_DATA LISTING_

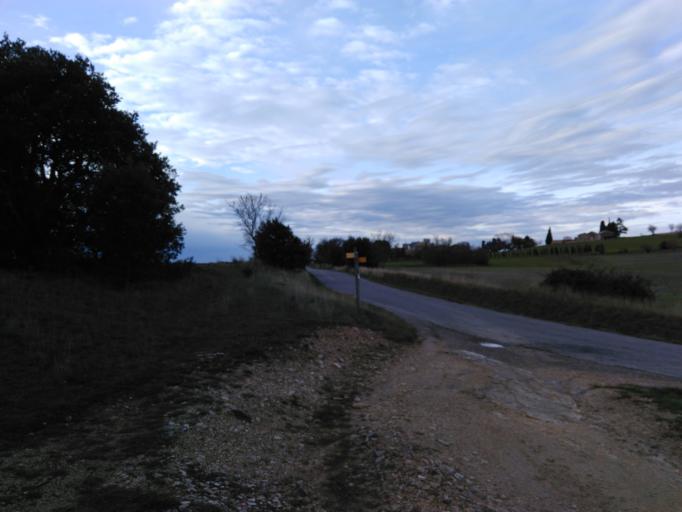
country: FR
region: Provence-Alpes-Cote d'Azur
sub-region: Departement du Vaucluse
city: Gordes
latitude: 43.9556
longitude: 5.2476
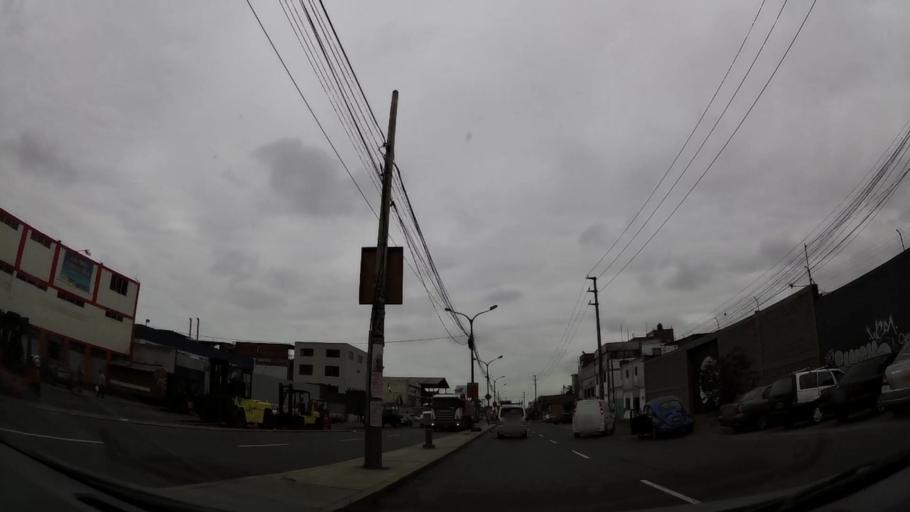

_SET PROBLEM_
Rewrite the lines of the records above as a numbered list, leaving out any blank lines. Omit the pictures from your answer.

_SOLUTION FOR THIS EXERCISE_
1. country: FR
2. region: Provence-Alpes-Cote d'Azur
3. sub-region: Departement du Vaucluse
4. city: Gordes
5. latitude: 43.9556
6. longitude: 5.2476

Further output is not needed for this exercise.